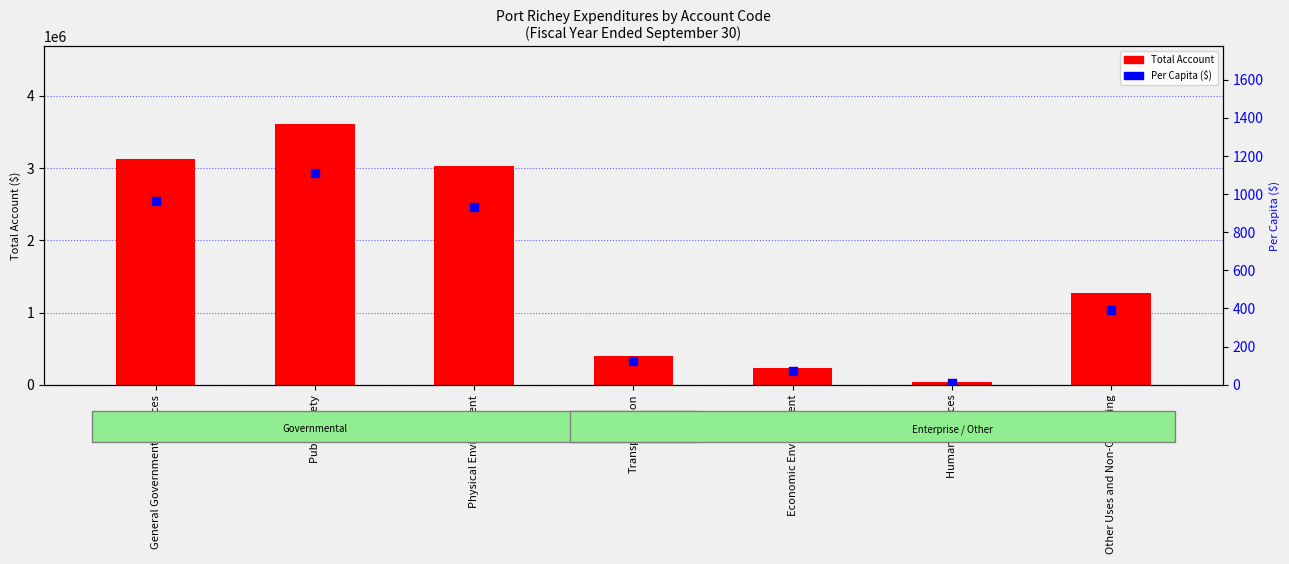

Is the value of Total Account at Economic Environment greater than the value of Per Capita ($) at Economic Environment?

Yes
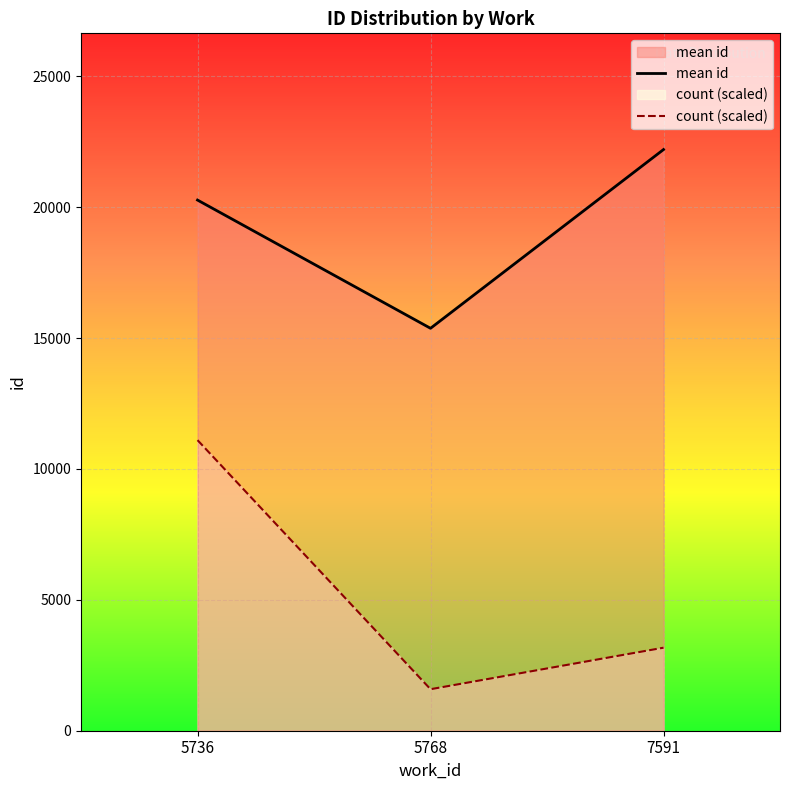

What is the difference between the maximum and minimum values in the mean id series?

6826.5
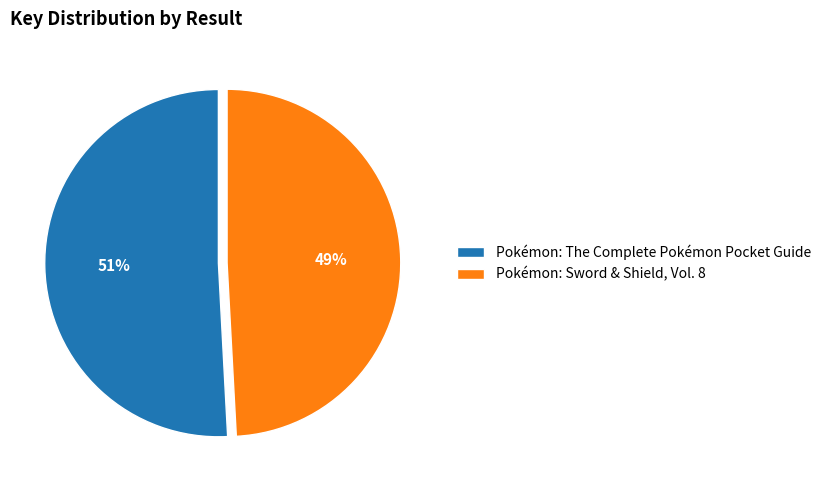

Approximately how many times larger is the value at Pokémon: Sword & Shield, Vol. 8 compared to Pokémon: The Complete Pokémon Pocket Guide?

1.0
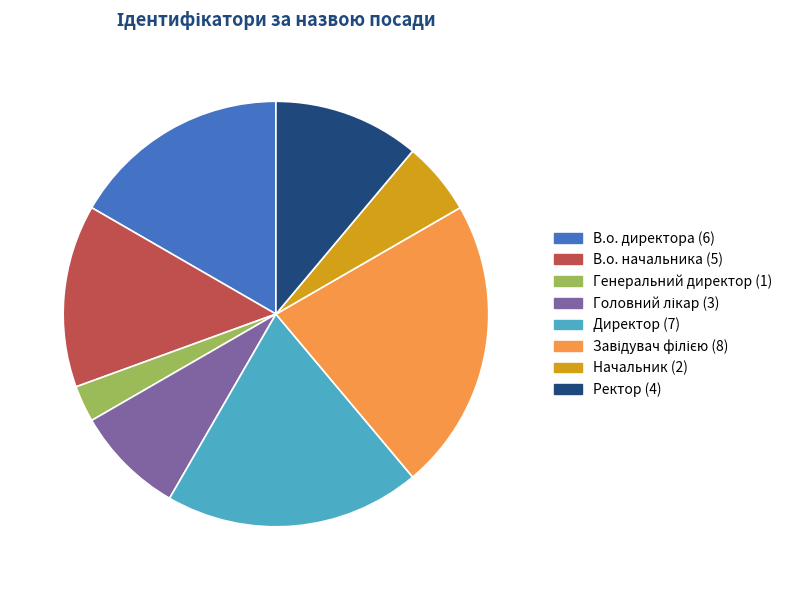

Which has a higher value, Директор (7) or Генеральний директор (1)?

Директор (7)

- Required action: Copy out every line of the data above verbatim, and leave the pictures out of the transcription.

- Exercise response:
Is the value of Total Account at Economic Environment greater than the value of Per Capita ($) at Economic Environment?

Yes

What is the difference between the maximum and minimum values in the mean id series?

6826.5

Approximately how many times larger is the value at Pokémon: Sword & Shield, Vol. 8 compared to Pokémon: The Complete Pokémon Pocket Guide?

1.0

Which has a higher value, Директор (7) or Генеральний директор (1)?

Директор (7)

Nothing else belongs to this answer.